Not usually a fan of choppy beats but I think you pulled it off. The sounds all sound well balanced, the bass sounds a little distorted, but the distortion adds some harmonic resonances that make it sound more present on more limited speakers too. Sounds a little flappy though.
Are you side-chaining your short kick to the long bassy kick? Im noticing the most distortion when they hit together. If you side-chained the punchy kick to a compressor on the long bassy kick, you can keep the punchy kick upfront and just ducking the long one out of the way when it hits, allowing you to keep the bass high and upfront too.

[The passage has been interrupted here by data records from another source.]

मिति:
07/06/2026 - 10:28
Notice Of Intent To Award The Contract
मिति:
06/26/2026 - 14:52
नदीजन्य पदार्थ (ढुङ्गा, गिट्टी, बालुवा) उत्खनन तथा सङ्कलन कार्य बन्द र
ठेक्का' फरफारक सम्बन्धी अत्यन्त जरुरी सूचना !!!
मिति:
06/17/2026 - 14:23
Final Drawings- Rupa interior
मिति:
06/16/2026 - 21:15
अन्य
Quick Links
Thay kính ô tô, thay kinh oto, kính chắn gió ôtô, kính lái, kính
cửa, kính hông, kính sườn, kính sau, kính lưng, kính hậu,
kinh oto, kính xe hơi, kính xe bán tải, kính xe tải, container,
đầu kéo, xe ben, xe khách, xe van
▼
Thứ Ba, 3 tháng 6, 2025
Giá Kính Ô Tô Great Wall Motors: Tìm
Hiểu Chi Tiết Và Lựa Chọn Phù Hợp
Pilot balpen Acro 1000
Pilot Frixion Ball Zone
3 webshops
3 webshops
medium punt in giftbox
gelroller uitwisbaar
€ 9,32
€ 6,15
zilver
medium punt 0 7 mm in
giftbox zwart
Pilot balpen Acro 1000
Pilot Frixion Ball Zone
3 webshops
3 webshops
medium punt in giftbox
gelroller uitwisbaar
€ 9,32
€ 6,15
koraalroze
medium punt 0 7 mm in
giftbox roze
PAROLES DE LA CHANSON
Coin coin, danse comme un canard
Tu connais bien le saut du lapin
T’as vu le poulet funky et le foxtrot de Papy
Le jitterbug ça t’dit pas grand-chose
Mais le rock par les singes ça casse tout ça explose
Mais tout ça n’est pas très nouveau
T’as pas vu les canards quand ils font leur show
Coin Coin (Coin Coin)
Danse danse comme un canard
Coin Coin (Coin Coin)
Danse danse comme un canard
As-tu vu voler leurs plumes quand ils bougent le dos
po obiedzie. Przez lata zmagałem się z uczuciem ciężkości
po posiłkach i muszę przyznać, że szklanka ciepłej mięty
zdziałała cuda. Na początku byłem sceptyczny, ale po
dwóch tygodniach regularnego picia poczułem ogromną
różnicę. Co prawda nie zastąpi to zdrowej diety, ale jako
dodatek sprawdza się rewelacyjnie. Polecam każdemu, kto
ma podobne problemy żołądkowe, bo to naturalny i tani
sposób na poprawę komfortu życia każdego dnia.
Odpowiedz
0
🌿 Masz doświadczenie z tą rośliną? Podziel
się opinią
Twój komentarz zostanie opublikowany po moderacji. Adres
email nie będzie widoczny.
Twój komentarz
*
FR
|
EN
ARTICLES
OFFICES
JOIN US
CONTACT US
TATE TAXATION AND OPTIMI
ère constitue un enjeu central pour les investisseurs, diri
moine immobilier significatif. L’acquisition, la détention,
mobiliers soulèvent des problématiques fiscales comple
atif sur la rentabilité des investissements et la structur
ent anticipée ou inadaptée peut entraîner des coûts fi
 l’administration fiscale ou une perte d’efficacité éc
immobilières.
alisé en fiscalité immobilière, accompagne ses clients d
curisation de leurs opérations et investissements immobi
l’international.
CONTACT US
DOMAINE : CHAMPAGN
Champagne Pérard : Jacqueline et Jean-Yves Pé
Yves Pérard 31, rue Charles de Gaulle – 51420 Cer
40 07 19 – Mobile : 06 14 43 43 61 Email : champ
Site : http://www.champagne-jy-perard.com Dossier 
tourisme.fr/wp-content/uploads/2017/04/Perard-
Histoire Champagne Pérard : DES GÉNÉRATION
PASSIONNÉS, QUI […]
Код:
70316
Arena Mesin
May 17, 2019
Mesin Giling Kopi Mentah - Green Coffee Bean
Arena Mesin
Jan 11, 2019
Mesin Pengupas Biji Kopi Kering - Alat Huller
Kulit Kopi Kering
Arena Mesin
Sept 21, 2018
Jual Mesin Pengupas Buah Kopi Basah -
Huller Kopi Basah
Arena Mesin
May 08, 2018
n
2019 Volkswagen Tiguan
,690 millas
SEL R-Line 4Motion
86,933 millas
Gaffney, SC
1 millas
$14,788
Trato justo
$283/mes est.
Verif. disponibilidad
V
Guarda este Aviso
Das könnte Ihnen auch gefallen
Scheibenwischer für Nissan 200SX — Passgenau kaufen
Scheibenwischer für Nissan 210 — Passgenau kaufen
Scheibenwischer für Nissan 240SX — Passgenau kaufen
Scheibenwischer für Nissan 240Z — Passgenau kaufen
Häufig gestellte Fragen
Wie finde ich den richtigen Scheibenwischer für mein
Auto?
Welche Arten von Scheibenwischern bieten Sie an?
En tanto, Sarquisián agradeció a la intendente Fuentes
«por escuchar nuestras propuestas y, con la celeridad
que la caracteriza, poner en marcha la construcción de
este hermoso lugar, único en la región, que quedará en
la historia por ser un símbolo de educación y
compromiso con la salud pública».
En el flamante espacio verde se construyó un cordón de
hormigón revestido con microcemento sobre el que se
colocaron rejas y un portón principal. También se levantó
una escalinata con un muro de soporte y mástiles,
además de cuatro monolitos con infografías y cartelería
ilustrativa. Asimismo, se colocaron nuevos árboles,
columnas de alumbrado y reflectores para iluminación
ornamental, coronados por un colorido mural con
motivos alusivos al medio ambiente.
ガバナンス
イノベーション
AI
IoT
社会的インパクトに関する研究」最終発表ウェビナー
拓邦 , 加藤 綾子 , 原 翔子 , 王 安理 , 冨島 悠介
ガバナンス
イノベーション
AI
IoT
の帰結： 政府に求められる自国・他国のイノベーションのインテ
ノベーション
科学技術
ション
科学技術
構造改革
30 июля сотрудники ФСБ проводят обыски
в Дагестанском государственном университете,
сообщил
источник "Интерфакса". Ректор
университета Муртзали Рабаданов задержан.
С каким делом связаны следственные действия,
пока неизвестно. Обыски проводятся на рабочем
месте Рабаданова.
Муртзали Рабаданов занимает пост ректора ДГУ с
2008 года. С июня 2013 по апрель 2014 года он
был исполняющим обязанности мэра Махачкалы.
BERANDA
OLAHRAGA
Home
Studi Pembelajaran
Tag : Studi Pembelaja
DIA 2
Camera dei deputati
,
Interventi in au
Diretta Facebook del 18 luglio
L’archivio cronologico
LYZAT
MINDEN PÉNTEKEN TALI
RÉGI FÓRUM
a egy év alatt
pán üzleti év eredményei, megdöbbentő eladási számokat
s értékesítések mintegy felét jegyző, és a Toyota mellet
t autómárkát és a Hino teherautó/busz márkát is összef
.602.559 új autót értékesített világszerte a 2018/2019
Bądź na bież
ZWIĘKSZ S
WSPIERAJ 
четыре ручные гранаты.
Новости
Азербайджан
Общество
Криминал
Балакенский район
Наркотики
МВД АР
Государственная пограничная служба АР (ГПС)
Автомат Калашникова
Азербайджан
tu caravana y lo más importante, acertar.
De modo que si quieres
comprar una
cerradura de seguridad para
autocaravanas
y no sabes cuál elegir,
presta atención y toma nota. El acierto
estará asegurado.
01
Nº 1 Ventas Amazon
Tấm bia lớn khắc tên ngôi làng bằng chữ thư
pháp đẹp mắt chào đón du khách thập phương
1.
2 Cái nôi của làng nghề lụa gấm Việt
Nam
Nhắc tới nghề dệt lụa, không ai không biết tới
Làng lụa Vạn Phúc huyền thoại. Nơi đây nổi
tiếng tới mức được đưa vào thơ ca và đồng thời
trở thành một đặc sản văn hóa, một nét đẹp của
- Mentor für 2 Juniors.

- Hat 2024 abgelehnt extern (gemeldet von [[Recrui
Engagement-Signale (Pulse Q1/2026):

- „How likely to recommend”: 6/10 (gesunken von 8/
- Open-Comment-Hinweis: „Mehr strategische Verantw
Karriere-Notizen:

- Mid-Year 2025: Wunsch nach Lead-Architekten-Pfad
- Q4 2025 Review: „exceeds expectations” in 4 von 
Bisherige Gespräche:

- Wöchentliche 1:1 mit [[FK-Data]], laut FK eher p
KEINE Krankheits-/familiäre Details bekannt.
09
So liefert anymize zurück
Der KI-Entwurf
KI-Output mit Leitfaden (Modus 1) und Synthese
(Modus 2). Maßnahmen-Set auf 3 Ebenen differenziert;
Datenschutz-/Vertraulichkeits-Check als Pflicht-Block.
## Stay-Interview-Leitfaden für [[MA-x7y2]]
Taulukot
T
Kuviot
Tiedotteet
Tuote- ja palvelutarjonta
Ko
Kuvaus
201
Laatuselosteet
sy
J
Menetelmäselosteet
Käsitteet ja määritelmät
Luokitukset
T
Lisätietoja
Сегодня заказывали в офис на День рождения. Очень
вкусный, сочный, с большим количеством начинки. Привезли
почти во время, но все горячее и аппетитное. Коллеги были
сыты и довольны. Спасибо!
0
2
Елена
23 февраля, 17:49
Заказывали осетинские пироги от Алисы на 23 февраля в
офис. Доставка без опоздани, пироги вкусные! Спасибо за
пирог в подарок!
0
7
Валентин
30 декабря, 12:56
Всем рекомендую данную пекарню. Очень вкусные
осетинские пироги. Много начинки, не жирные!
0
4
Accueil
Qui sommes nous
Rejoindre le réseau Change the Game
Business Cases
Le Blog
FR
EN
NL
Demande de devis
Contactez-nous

I always put soft clippers on my kicks and snares/claps too. Anything with a loud fundamental. I trim each and add some saturation so that they sound as loud as they were while actually being quieter, this all comes together on the drum bus where I will use another soft clipper and/or bus compression instead of a limiter, just to glue the drum sounds together, before going into the master bus, where if I have clipped all my fundamentals properly and mostly transparently, when it comes to getting the master loud, its a breeze with yet more subtle clipping, subtle bus compression, an EQ or dynamic EQ to get the genre EQ distribution curve right, then into you guessed it another soft clipper for very subtle clipping before going into the final limiter/maximiser that shouldn't have to do any more than -6db of compression(limiting) to get my final master hitting at up to -6 to -7db LUFS for dance music or around -8 to -9db LUFS for hip hop.
May help, may not. Just thought Id explain how I go about getting things done for a loud result with minimal, controlled distortion.